Guylain Ndumbu-Nsungu

Personal information
- Full name: Guylain Ndumbu-Nsungu
- Date of birth: 26 December 1982 (age 43)
- Place of birth: Kinshasa, Zaire
- Position: Striker

Senior career*
- Years: Team / Apps / (Gls)
- 2001–2003: Amiens SC / 13 / (1)
- 2003–2005: Sheffield Wednesday / 35 / (10)
- 2004: → Preston North End (loan) / 6 / (0)
- 2005: Colchester United / 8 / (1)
- 2005–2006: Darlington / 21 / (10)
- 2006: Cardiff City / 11 / (0)
- 2006–2008: Gillingham / 32 / (3)
- 2007: → Bradford City (loan) / 18 / (6)
- 2008: Darlington / 8 / (3)
- Total:  / 152 / (34)

= Guylain Ndumbu-Nsungu =

Congolese footballer (born 1982)

Guylain Ndumbu-Nsungu (born 26 December 1982) is a Congolese professional footballer, formerly an under-21 international.

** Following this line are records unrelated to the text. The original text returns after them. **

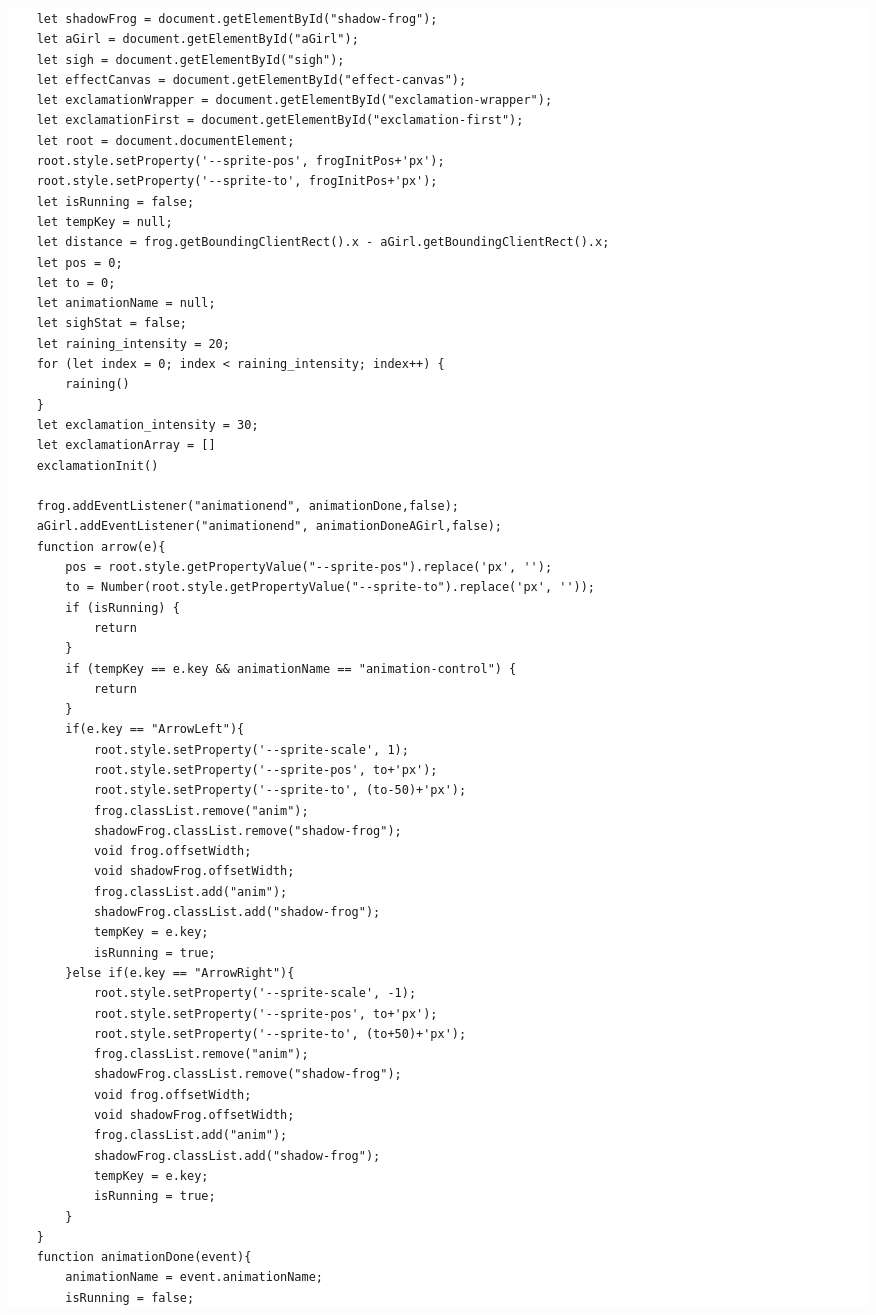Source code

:         let shadowFrog = document.getElementById("shadow-frog");
        let aGirl = document.getElementById("aGirl");
        let sigh = document.getElementById("sigh");
        let effectCanvas = document.getElementById("effect-canvas");
        let exclamationWrapper = document.getElementById("exclamation-wrapper");
        let exclamationFirst = document.getElementById("exclamation-first");
        let root = document.documentElement;
        root.style.setProperty('--sprite-pos', frogInitPos+'px');
        root.style.setProperty('--sprite-to', frogInitPos+'px');
        let isRunning = false;
        let tempKey = null;
        let distance = frog.getBoundingClientRect().x - aGirl.getBoundingClientRect().x;
        let pos = 0;
        let to = 0;
        let animationName = null;
        let sighStat = false;
        let raining_intensity = 20;
        for (let index = 0; index < raining_intensity; index++) {
            raining()
        }
        let exclamation_intensity = 30;
        let exclamationArray = []
        exclamationInit()
        
        frog.addEventListener("animationend", animationDone,false);
        aGirl.addEventListener("animationend", animationDoneAGirl,false);
        function arrow(e){
            pos = root.style.getPropertyValue("--sprite-pos").replace('px', '');
            to = Number(root.style.getPropertyValue("--sprite-to").replace('px', ''));
            if (isRunning) {
                return
            }
            if (tempKey == e.key && animationName == "animation-control") {
                return
            }
            if(e.key == "ArrowLeft"){
                root.style.setProperty('--sprite-scale', 1);
                root.style.setProperty('--sprite-pos', to+'px');
                root.style.setProperty('--sprite-to', (to-50)+'px');
                frog.classList.remove("anim");
                shadowFrog.classList.remove("shadow-frog");
                void frog.offsetWidth;
                void shadowFrog.offsetWidth;
                frog.classList.add("anim");
                shadowFrog.classList.add("shadow-frog");
                tempKey = e.key;
                isRunning = true;
            }else if(e.key == "ArrowRight"){
                root.style.setProperty('--sprite-scale', -1);
                root.style.setProperty('--sprite-pos', to+'px');
                root.style.setProperty('--sprite-to', (to+50)+'px');
                frog.classList.remove("anim");
                shadowFrog.classList.remove("shadow-frog");
                void frog.offsetWidth;
                void shadowFrog.offsetWidth;
                frog.classList.add("anim");
                shadowFrog.classList.add("shadow-frog");
                tempKey = e.key;
                isRunning = true;
            }
        }
        function animationDone(event){
            animationName = event.animationName;
            isRunning = false;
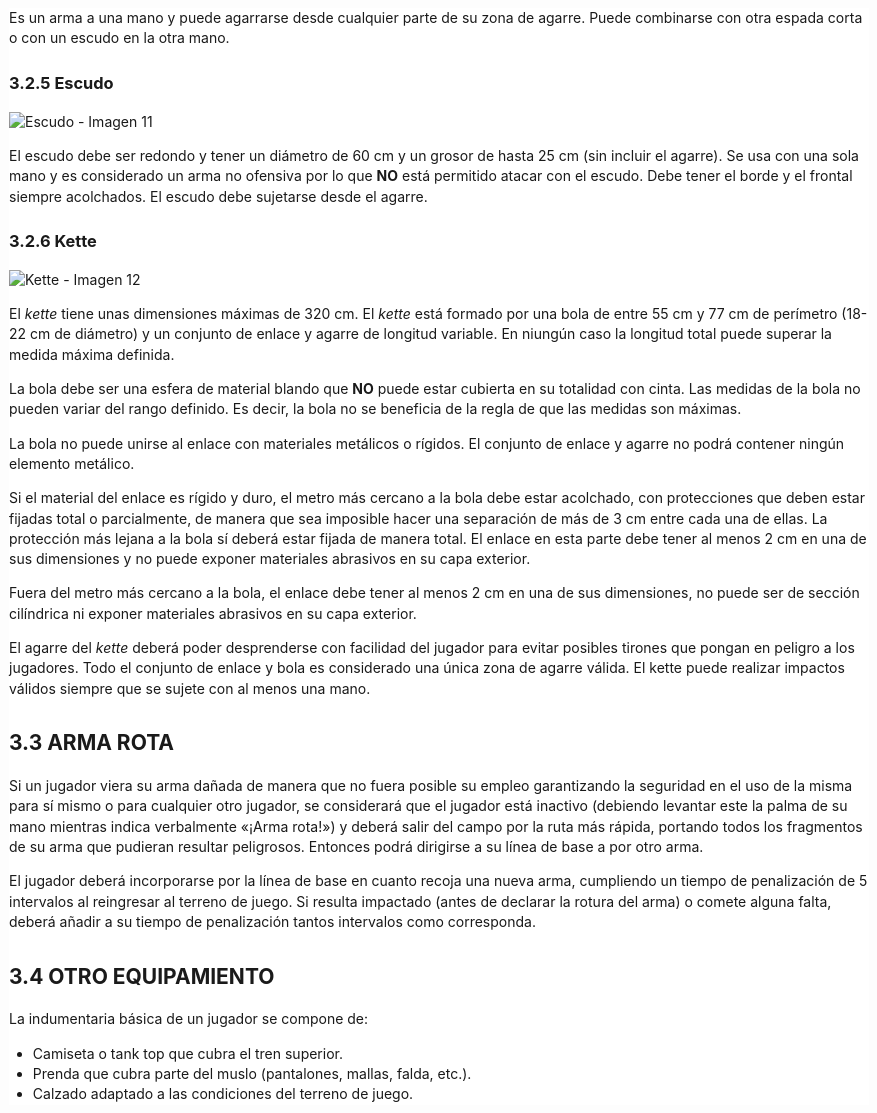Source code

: Es un arma a una mano y puede agarrarse desde cualquier parte de su zona de agarre. Puede combinarse con otra espada corta o con un escudo en la otra mano.

### 3.2.5 Escudo
![Escudo - Imagen 11](https://fejugger.es/images/doc/reglamento/imagen11.png)

El escudo debe ser redondo y tener un diámetro de 60 cm y un grosor de hasta 25 cm (sin incluir el agarre). Se usa con una sola mano y es considerado un arma no ofensiva por lo que **NO** está permitido atacar con el escudo. Debe tener el borde y el frontal siempre acolchados. El escudo debe sujetarse desde el agarre.

### 3.2.6 Kette
![Kette - Imagen 12](https://fejugger.es/images/doc/reglamento/imagen12.png)

El *kette* tiene unas dimensiones máximas de 320 cm. El *kette* está formado por una bola de entre 55 cm y 77 cm de perímetro (18-22 cm de diámetro) y un conjunto de enlace y agarre de longitud variable. En niungún caso la longitud total puede superar la medida máxima definida.

La bola debe ser una esfera de material blando que **NO** puede estar cubierta en su totalidad con cinta. Las medidas de la bola no pueden variar del rango definido. Es decir, la bola no se beneficia de la regla de que las medidas son máximas.

La bola no puede unirse al enlace con materiales metálicos o rígidos. El conjunto de enlace y agarre no podrá contener ningún elemento metálico. 

Si el material del enlace es rígido y duro, el metro más cercano a la bola debe estar acolchado, con protecciones que deben estar fijadas total o parcialmente, de manera que sea imposible hacer una separación de más de 3 cm entre cada una de ellas. La protección más lejana a la bola sí deberá estar fijada de manera total. El enlace en esta parte debe tener al menos 2 cm en una de sus dimensiones y no puede exponer materiales abrasivos en su capa exterior.

Fuera del metro más cercano a la bola, el enlace debe tener al menos 2 cm en una de sus dimensiones, no puede ser de sección cilíndrica ni exponer materiales abrasivos en su capa exterior.

El agarre del *kette* deberá poder desprenderse con facilidad del jugador para evitar posibles tirones que pongan en peligro a los jugadores. Todo el conjunto de enlace y bola es considerado una única zona de agarre válida. El kette puede realizar impactos válidos siempre que se sujete con al menos una mano.

## 3.3 ARMA ROTA
Si un jugador viera su arma dañada de manera que no fuera posible su empleo garantizando la seguridad en el uso de la misma para sí mismo o para cualquier otro jugador, se considerará que el jugador está inactivo (debiendo levantar este la palma de su mano mientras indica verbalmente «¡Arma rota!») y deberá salir del campo por la ruta más rápida, portando todos los fragmentos de su arma que pudieran resultar peligrosos. Entonces podrá dirigirse a su línea de base a por otro arma. 

El jugador deberá incorporarse por la línea de base en cuanto recoja una nueva arma, cumpliendo un tiempo de penalización de 5 intervalos al reingresar al terreno de juego. Si resulta impactado (antes de declarar la rotura del arma) o comete alguna falta, deberá añadir a su tiempo de penalización tantos intervalos como corresponda.

## 3.4 OTRO EQUIPAMIENTO
La indumentaria básica de un jugador se compone de: 
- Camiseta o tank top que cubra el tren superior. 
- Prenda que cubra parte del muslo (pantalones, mallas, falda, etc.). 
- Calzado adaptado a las condiciones del terreno de juego. 
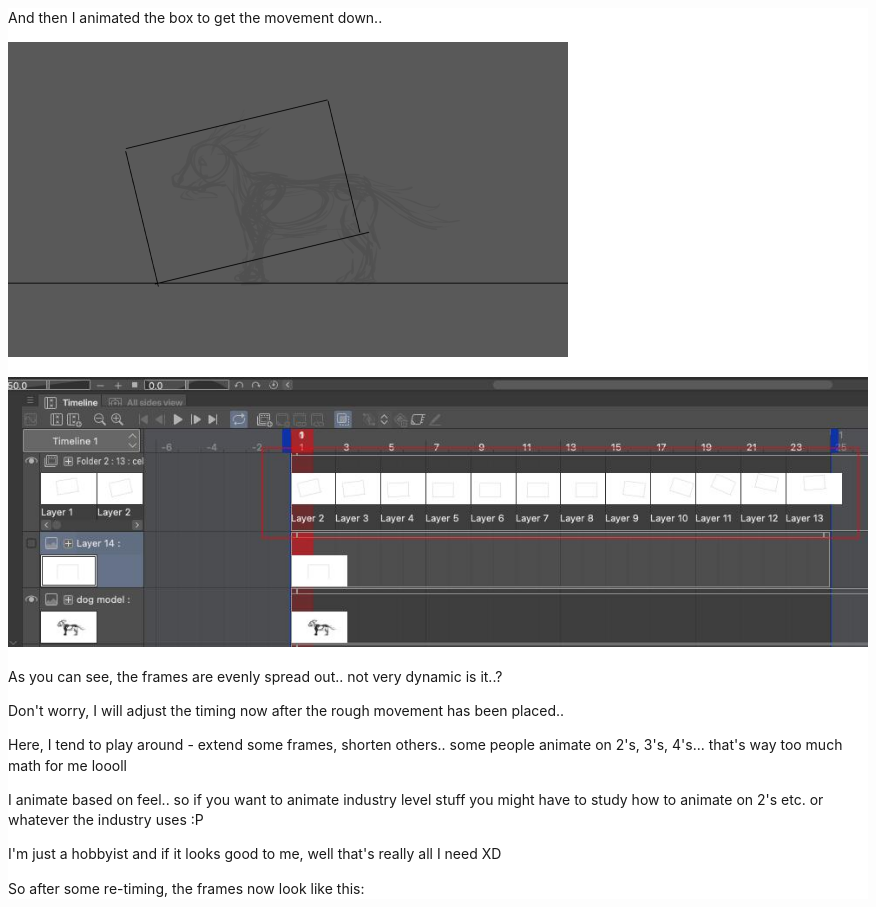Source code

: And then I animated the box to get the movement down..

![blockout.gif](assets/content/RunningDog/img/blockout.gif)

![roughplacement](assets/content/RunningDog/img/roughplacement.jpg)

As you can see, the frames are evenly spread out.. not very dynamic is it..?

Don't worry, I will adjust the timing now after the rough movement has been placed..

Here, I tend to play around - extend some frames, shorten others.. some people animate on 2's, 3's, 4's... that's way too much math for me loooll

I animate based on feel.. so if you want to animate industry level stuff you might have to study how to animate on 2's etc. or whatever the industry uses :P

I'm just a hobbyist and if it looks good to me, well that's really all I need XD

So after some re-timing, the frames now look like this:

He has played for Amiens SC, Sheffield Wednesday, Preston North End, Colchester United, Cardiff City, Gillingham, Bradford City and had two spells at Darlington.

==Career==
Ndumbu-Nsungu started his career in France with Division 2 side Amiens SC. He made his professional debut on 15 September 2001, coming on as a late substitute for Fahid Ben Khalfallah in the 1–1 draw away at Le Mans. He went on to make a further six appearances during the 2001–02 season, all of them as a substitute, but spent the majority of the campaign in the reserve team. On 17 August 2012, Ndumbu-Nsungu was given his first start for Amiens and scored the winning goal in the 1–0 win against Saint-Étienne, before being replaced by Léandre Griffit later in the game. He was selected to start in the following two matches, but did not score and subsequently returned to the reserves for several months before returning to the senior side towards the end of the 2002–03 campaign. He made his thirteenth and final appearance for Amiens on 12 April 2003, playing the first 50 minutes of the 0–0 draw against Gueugnon before being substituted.

In August 2003 he joined Sheffield Wednesday, initially on loan before signing permanently four months later for a fee of £50,000. In 35 league appearances, 11 as a substitute, he scored 10 goals, making him the club's top goalscorer in the 2003–04 season. This form attracted the attention of West Ham United manager Alan Pardew and it was reported in The Sun that he was ready to make a £1 million bid, but it never materialised. He won the club's player of the season award, but failed to find favour with the new manager Paul Sturrock and spent time on a short loan with Championship side Preston North End before being released.

After a spell at Colchester United where he scored once against AFC Bournemouth, he joined Darlington at the start of the 2005–06 season, where he scored 10 goals in 21 league appearances. He moved to Cardiff City in January 2006, where he made 11 appearances including seven as substitute. He was released at the end of the season and signed by Gillingham. He scored his first goal for Gillingham away to Blackpool on 26 August 2006 in a game which ended 1–1. He struggled to hold down a place in the team during his first season at the club and was sent on loan to Bradford City the next season. He made his debut on 10 August 2007 and scored an equaliser to secure a 1–1 draw against Macclesfield Town. He played 18 league games, scoring six league goals for Bradford but his loan was not extended when it expired at the end of 2007 partly because of financial reasons. He returned to Gillingham but was immediately placed on the transfer list, and on 29 January 2008 he moved on a free transfer for a second spell at Darlington. Injury delayed his debut back at Darlington, which came on 23 February 2008 against Bury when he scored a sixth-minute penalty in a 2–1 victory. He played eight league games for Darlington, scoring three goals, and was a substitute in both legs of the play-off semi-finals against Rochdale, but after Darlington's defeat on penalties to Rochdale, he was released by manager Dave Penney. On 11 November 2010, Ndumbu-Nsungu was reported as training with Conference National side Tamworth with a view to signing. He trained with Beaconsfield SYCOB in December 2010, though the signing failed to materialise due to problems with international clearance.